Hoge Raad, 15-06-2018, ECLI:NL:HR:2018:924, 17/04452
Hoge Raad, 15-06-2018, ECLI:NL:HR:2018:924, 17/04452
Gegevens
- Instantie
- Hoge Raad
- Datum uitspraak
- 15 juni 2018
- Datum publicatie
- 15 juni 2018
- ECLI
- ECLI:NL:HR:2018:924
- Formele relaties
- In cassatie op : ECLI:NL:GHARL:2017:6781
- Zaaknummer
- 17/04452
Inhoudsindicatie
HR: art. 81.1 RO.
Uitspraak
15 juni 2018
nr. 17/04452
Arrest
gewezen op het beroep in cassatie van de fiscale eenheid [X1] B.V., [X2] B.V., c.s. te [Z] (hierna: belanghebbende) tegen de uitspraak van het Gerechtshof Arnhem-Leeuwarden van 8 augustus 2017, nr. 16/01148, op het hoger beroep van belanghebbende tegen een uitspraak van de Rechtbank Gelderland (nr. ARN 15/6266) betreffende een door belanghebbende op aangifte voldaan bedrag aan omzetbelasting over het tijdvak 1 januari 2014 tot en met 31 maart 2014.
1 Geding in cassatie
Belanghebbende heeft tegen ’s Hofs uitspraak beroep in cassatie ingesteld en daarbij een aantal middelen voorgesteld.

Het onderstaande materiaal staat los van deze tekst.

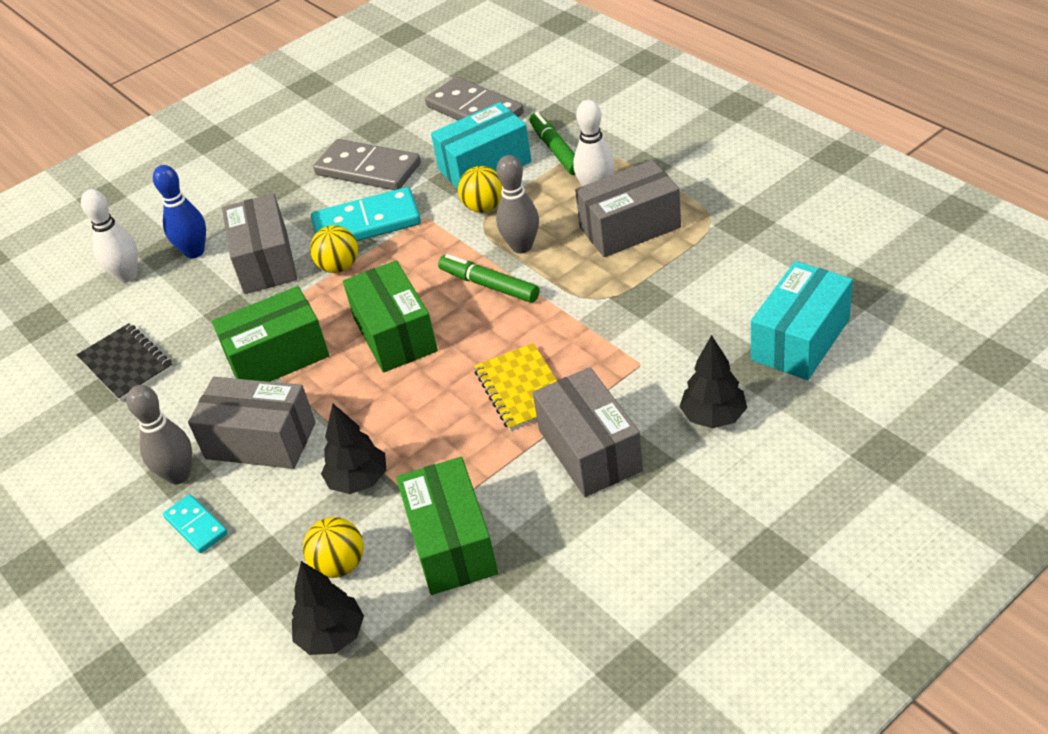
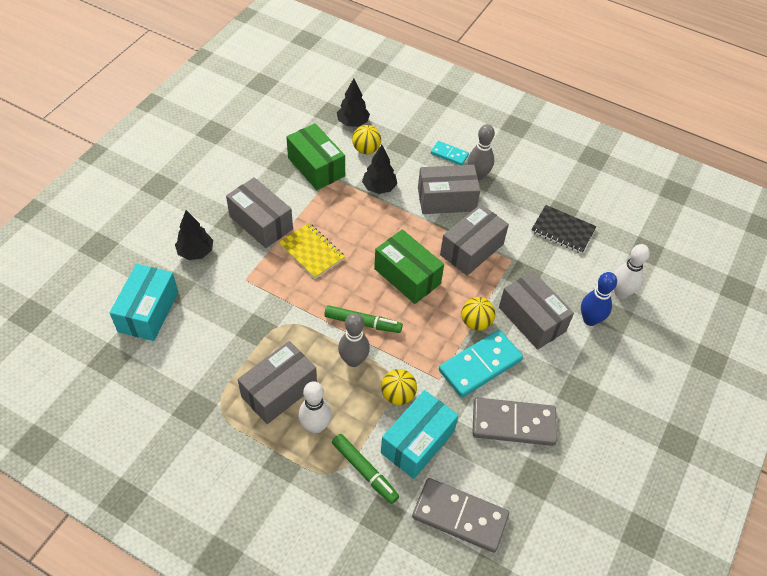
camera: 150 degrees right, 10 degrees up
green box [212,286,329,382] -> grey box [440,204,509,276]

De Staatssecretaris van Financiën heeft een verweerschrift ingediend.
2 Beoordeling van de middelen
De middelen kunnen niet tot cassatie leiden. Dit behoeft, gezien artikel 81, lid 1, van de Wet op de rechterlijke organisatie, geen nadere motivering, nu de middelen niet nopen tot beantwoording van rechtsvragen in het belang van de rechtseenheid of de rechtsontwikkeling.
3 Proceskosten
De Hoge Raad acht geen termen aanwezig voor een veroordeling in de proceskosten.